§ EXERCISE INSTRUCTIONS:
Continue the account below of the Brazilian waste pickers' panel on the hygienization of urban centers, beginning after its final sentence.
*** PASSAGE FOR REVIEW
At a panel organized by the National Movement of Waste Pickers in Brazil, several speakers from different social movements and organizations spoke about the removal of street vendors, homeless populations, and waste pickers that has been happening with increasing frequency as Brazil develops and takes on mega-events such as the World Cup and the Olympics. The panel was called, “Resisting the Hygienization of Urban Centers.”
Maíra Vannuchi, with StreetNet, talked about a mapping project that the organization conducted to find out how many street vendors there were in the city. She made the connection between street vendors and waste pickers. “For the StreetNet movement, the Brazilian movement is a great inspiration. Every time I talk to street vendors, I talk about you waste pickers.” Street vendors are increasingly facing expulsion from urban centers. Waste pickers face similar issues.
******
*** DATASET ENTRIES
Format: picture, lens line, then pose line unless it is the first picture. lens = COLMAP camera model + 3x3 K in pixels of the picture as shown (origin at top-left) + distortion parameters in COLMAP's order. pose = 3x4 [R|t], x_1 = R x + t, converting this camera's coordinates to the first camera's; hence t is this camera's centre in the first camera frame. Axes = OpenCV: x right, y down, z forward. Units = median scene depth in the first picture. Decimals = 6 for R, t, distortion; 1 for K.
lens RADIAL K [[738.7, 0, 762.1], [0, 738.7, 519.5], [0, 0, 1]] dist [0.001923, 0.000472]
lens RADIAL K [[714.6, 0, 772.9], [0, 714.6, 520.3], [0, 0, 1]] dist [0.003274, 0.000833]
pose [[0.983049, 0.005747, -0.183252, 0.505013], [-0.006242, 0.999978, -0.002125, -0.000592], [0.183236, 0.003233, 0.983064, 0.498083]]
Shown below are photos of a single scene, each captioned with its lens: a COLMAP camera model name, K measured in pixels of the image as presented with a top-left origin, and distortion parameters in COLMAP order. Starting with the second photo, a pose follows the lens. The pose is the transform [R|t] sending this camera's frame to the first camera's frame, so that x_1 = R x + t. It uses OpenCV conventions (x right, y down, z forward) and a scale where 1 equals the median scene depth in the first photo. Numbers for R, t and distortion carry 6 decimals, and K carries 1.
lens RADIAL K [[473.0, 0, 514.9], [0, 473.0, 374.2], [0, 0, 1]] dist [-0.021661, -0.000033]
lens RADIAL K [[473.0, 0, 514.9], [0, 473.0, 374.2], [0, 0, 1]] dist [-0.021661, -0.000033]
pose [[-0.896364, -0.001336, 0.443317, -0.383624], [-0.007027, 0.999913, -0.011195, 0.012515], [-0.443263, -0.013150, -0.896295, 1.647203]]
******
§ TASK RESPONSE:
Tank Menezes, with the National Movement of Waste Pickers in Brazil, provided some devastating examples from his own city. In Porto Alegre, there were 800 families living downtown, surviving as waste pickers. The city government evicted them and relocated them somewhere else. “The officials talk about how the new apartments are so pretty, but the fact is now everyone is out of work,” he said. “It didn’t bring any dignity because the community was taken from their place of work.” He talked about how a mechanized recycling system was introduced in their place. There are 300 waste pickers working for this recycling project where there were nearly 2,000 before.
“It’s an extremely violent repression without any negotiation,” said Vannuchi, with StreetNet. “To make this World Cup, they have to remove the poor. They don’t talk with the communities or social movements. In this process of urban removal, everyone is affected.” Vannuchi said in South Africa and also in India, during the Commonwealth Games, large populations of urban poor were evicted.
“This global perspective is extremely important to know,” said Seu Carlos Alencastro, with the Brazilian movement. “Working together we can have the strength to fight this problem. Today many people talk about urban reform. We can’t talk about this anymore without getting involved and finding a solution,” he said.
Tião Rocha, an audience member, said, “I think Rio+20 starts and ends with this issue. Human rights were never respected in this country. Twenty-four years of dictatorship ruined this country. Higienization is the opposite of humanity.”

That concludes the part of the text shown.